Monday, March 17, 2014

Noiseless Cartooning In Technicolor!

Friend O' The Blog Jim O'Kane has done a magnificent thing, made even better by his letting me share it.

Way back in the 20th Century, Jim majored in Radio, Film & TV Production. More recently he's been fiddling with Adobe After Effects, which puts the power of Industrial Light & Magic on your desktop. A few days ago he applied his light and magic to my webcomic, The Last Mechanical Monster, and produced this:

For comparison, watch the first 50 seconds of this:

(The reference to "Noiseless Cartooning" corresponds to a credit for "Noiseless Recording" in the original, although I do draw as stealthily and lethally as a ninja, so it fits.)

That's funny and thoughtful. Also pretty darned good effects rendering, I think!

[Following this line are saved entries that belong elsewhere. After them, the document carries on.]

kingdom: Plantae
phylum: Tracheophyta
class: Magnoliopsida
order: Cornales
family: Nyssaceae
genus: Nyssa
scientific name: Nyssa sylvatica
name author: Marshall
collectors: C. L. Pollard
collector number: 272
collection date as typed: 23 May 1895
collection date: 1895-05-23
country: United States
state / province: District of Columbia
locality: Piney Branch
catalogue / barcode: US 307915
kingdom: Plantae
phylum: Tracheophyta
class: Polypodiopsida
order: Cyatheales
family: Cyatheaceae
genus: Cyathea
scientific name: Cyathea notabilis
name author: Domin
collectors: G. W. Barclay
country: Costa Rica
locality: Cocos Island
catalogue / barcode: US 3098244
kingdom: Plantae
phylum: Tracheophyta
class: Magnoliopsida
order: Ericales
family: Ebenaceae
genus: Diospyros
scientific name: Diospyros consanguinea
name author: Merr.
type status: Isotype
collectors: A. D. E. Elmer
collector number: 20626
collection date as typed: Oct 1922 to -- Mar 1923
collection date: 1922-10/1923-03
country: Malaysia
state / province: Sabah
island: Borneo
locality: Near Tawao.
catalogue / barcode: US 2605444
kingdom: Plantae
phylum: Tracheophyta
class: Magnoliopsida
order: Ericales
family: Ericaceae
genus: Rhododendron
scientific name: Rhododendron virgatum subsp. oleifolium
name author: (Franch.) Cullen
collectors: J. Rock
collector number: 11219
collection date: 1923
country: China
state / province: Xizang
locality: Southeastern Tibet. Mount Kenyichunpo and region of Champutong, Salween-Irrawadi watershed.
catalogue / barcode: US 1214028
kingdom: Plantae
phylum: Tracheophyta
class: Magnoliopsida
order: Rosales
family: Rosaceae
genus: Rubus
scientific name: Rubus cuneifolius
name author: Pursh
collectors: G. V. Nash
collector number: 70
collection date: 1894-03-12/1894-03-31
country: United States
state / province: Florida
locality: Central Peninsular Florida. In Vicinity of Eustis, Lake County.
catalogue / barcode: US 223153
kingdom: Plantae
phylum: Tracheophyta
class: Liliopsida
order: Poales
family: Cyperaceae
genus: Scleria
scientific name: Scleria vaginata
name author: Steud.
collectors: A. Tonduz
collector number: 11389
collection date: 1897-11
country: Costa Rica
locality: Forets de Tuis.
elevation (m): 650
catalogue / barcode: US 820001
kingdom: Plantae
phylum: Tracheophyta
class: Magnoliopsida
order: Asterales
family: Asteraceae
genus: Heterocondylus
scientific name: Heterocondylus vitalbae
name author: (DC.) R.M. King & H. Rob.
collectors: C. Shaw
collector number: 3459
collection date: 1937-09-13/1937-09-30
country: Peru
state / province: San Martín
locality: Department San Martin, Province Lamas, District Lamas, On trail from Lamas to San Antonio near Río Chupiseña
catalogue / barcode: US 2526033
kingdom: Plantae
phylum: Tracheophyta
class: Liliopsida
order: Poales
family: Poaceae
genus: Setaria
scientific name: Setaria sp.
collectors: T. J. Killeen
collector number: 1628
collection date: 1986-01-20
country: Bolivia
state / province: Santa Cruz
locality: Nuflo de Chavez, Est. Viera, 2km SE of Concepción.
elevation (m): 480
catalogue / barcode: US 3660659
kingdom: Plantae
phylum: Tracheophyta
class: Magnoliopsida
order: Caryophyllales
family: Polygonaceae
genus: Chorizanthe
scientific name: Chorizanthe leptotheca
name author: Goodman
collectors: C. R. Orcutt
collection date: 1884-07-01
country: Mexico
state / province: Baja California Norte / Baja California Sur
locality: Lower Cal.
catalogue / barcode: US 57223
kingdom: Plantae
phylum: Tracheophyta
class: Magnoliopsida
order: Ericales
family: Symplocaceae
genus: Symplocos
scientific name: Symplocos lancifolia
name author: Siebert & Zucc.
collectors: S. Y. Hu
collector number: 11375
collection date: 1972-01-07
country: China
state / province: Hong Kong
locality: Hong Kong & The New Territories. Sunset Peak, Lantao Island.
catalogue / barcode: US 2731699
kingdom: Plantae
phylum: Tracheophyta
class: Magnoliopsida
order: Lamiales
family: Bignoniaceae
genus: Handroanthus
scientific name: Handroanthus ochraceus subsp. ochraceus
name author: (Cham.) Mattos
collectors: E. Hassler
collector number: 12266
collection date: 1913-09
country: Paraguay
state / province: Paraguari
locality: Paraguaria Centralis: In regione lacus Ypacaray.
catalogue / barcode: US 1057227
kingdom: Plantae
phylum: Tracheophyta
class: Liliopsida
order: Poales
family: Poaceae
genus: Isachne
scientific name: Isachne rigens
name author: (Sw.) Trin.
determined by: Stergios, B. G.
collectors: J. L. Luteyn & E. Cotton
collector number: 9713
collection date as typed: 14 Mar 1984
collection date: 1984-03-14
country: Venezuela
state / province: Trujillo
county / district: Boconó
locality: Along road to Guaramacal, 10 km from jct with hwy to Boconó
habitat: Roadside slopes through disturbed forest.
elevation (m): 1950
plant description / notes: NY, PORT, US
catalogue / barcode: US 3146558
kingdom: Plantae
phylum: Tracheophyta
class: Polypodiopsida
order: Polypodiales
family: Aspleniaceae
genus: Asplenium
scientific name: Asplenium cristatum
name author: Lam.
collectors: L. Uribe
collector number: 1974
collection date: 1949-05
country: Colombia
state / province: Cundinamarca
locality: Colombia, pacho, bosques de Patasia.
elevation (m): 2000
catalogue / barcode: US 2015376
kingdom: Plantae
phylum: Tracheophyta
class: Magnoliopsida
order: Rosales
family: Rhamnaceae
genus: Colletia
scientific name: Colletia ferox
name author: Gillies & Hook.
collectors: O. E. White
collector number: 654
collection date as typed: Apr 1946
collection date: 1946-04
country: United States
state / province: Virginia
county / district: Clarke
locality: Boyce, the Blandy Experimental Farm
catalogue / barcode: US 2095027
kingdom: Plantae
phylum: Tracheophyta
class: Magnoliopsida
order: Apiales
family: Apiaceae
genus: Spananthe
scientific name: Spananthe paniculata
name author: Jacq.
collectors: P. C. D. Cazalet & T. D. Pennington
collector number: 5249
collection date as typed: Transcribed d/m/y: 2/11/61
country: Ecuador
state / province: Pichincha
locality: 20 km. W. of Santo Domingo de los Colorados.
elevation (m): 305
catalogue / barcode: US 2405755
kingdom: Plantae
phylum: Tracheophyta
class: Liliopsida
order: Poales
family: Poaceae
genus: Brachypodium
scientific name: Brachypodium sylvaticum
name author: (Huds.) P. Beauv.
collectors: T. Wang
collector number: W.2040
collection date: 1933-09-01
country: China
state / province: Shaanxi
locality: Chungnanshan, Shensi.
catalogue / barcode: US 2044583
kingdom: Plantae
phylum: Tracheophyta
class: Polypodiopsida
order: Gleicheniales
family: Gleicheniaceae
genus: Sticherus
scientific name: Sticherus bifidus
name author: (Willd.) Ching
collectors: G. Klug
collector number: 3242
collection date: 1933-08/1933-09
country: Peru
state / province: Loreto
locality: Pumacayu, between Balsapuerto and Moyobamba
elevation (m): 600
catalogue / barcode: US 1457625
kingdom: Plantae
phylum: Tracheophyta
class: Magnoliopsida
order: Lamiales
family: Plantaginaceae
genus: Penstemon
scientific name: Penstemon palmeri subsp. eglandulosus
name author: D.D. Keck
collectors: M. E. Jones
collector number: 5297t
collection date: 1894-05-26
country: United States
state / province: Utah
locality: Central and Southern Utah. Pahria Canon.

I'll append Jim's clip to the next installment of The Last Mechanical Monster, to be posted on Tuesday, but wanted to debut it here today. Thanks again, Jim!


Jim O'Kane said...

Pshaw - - thanks for allowing me to co-opt your concept title so I could explore a few more obscure tools in After Effects. The thing just about wrote itself. Best of all, Paramount won't sue!:)

It's great seeing the near-pristine version of the Fleischer cartoon on Youtube (ain't the future great?) but it's not how I remember those Superman films. My experience with the series was watching them in childhood on the living room Motorola TV tuned to Channel 11, as Capt. Jack McCarthy hosted grainy 16mm episodes that had been run through the station projector so many times the plots had been abbreviated to save the remaining sprocket holes. Hence the grit and the fade and the dirty film gate.

Thanks for the post - and we'll all stay tuned for the next exciting chapter of "The Last Mechanical Monster!"

Brian Fies said...

Thanks again, Jim. You did a beautiful job. I, too, remember all these cartoons (and the Betty Boops, and Koko the Clowns) from the pre-dawn and afternoon cartoon round-ups. These darn kids today will never know the secret joy of crappy cartoons and a bowl of Cap'n Crunch.

Diabolos said...

This is such a pleasure. You capture the wonder age of analog electronics, overbuilt steel and concrete structures, and mighty mighty industry well before miniaturization took technology out of our view. Now I have to catch up on your latest work, Brian.